Last week, Pithoria resident Sudarshan Mahto discovered the signboard was misleading the hard way.
He wanted to buy an unreserved ticket for the Jasidih-bound Ranchi-Baidyanathdham Express (13320), which departs from Ranchi station at 1.25pm.
“A friend told me I could buy a ticket from the city counter near Kutchery. So I got down at Ratu Road bus stand around noon, took a rickshaw to the booking counter, read the signboard and then discovered the service has stopped,” Mahto said, adding he then hurried to the station.
S.K. Dwivedi, who owns the Kutchery counter, said he had taken the franchisee to book general tickets from SER, Ranchi division, in 2009.
“I am sorry for not removing the signboard,” Dwivedi told The Telegraph.
“But it is a fact that for over a year we have stopped issuing general tickets,” he confirmed.
Asked why, he said: “It was not profitable from any angle. We earned Re 1 from every ticket sold from here. On any given day, not more than 100 tickets were sold from the counter. It meant earnings of around Rs 100 per day.”
To add to this, a clause that hit him below the belt was that of surrendering wrongly printed tickets to railway authorities at Ranchi station by noon of the following day.
According to Indian Railways norms, a ticket seller must return a wrongly generated ticket to the nearest railway station by noon of the following day.
Failing that, he must pay a fine of Rs 50,000.
“Say, a person wants a ticket for Lohardaga, but by mistake, my staff at the counter issues one for Muri. The customer will demand and get his correct ticket and leave.
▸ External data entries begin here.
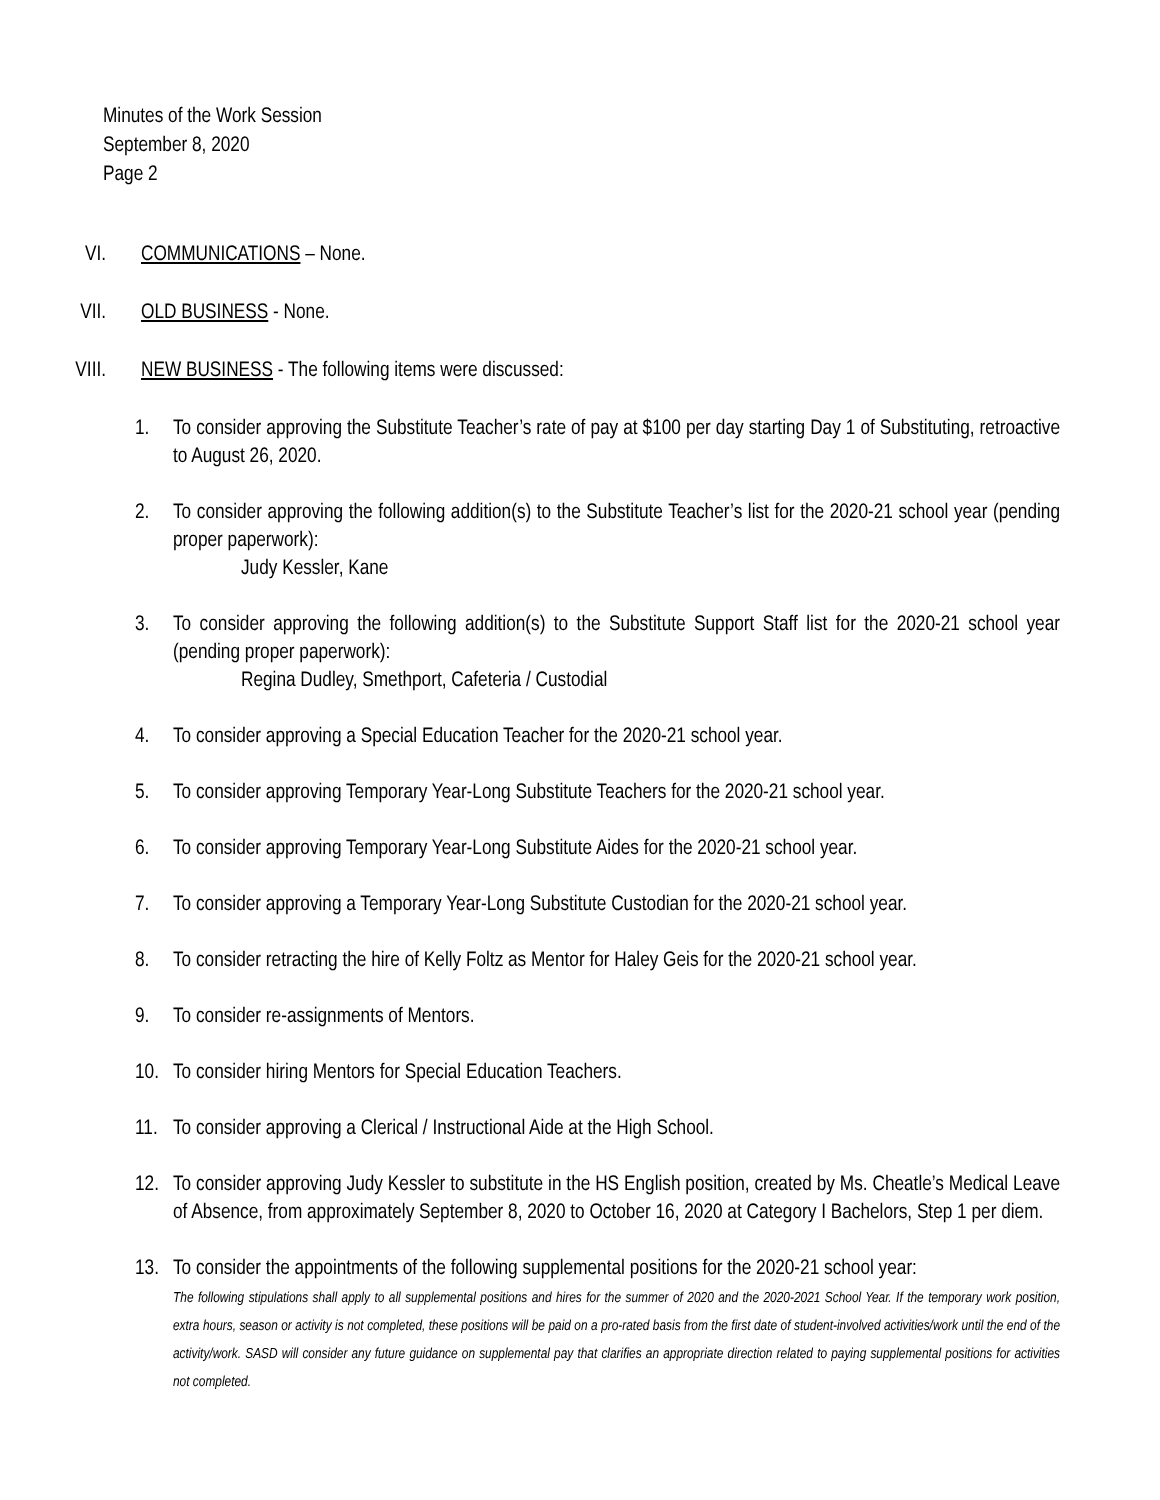Minutes of the Work Session
September 8, 2020
Page 2
VI. COMMUNICATIONS – None.
VII. OLD BUSINESS - None.
VIII. NEW BUSINESS - The following items were discussed:
1. To consider approving the Substitute Teacher’s rate of pay at $100 per day starting Day 1 of Substituting, retroactive to August 26, 2020.
2. To consider approving the following addition(s) to the Substitute Teacher’s list for the 2020-21 school year (pending proper paperwork):
Judy Kessler, Kane
3. To consider approving the following addition(s) to the Substitute Support Staff list for the 2020-21 school year (pending proper paperwork):
Regina Dudley, Smethport, Cafeteria / Custodial
4. To consider approving a Special Education Teacher for the 2020-21 school year.
5. To consider approving Temporary Year-Long Substitute Teachers for the 2020-21 school year.
6. To consider approving Temporary Year-Long Substitute Aides for the 2020-21 school year.
7. To consider approving a Temporary Year-Long Substitute Custodian for the 2020-21 school year.
8. To consider retracting the hire of Kelly Foltz as Mentor for Haley Geis for the 2020-21 school year.
9. To consider re-assignments of Mentors.
10. To consider hiring Mentors for Special Education Teachers.
11. To consider approving a Clerical / Instructional Aide at the High School.
12. To consider approving Judy Kessler to substitute in the HS English position, created by Ms. Cheatle’s Medical Leave of Absence, from approximately September 8, 2020 to October 16, 2020 at Category I Bachelors, Step 1 per diem.
13. To consider the appointments of the following supplemental positions for the 2020-21 school year:
The following stipulations shall apply to all supplemental positions and hires for the summer of 2020 and the 2020-2021 School Year. If the temporary work position, extra hours, season or activity is not completed, these positions will be paid on a pro-rated basis from the first date of student-involved activities/work until the end of the activity/work. SASD will consider any future guidance on supplemental pay that clarifies an appropriate direction related to paying supplemental positions for activities not completed.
But the headache of submitting the wrong ticket to the railway authorities at the station before the next noon will fall on me,” Dwivedi said.
He added that if he didn’t return the ticket on time, he would have to shell out a hefty Rs 50,000 to the railways as penalty, no matter how cheap the original ticket was.
When contacted, Arjun Mazumdar, assistant commercial manager of SER, said they would set up a new ticket counter somewhere near the railway station.
“I will also ask Dwivedi to remove the signboard,” Mazumdar said.
For now, with the closure of the centrally located Kutchery kiosk, one has to trudge all the way to Ranchi station and queue up to buy general or unreserved train tickets.
Indian Railways IRCTC online train reservation facility is valid only for reserved tickets. Being a netizen won’t help if one has to buy a general ticket.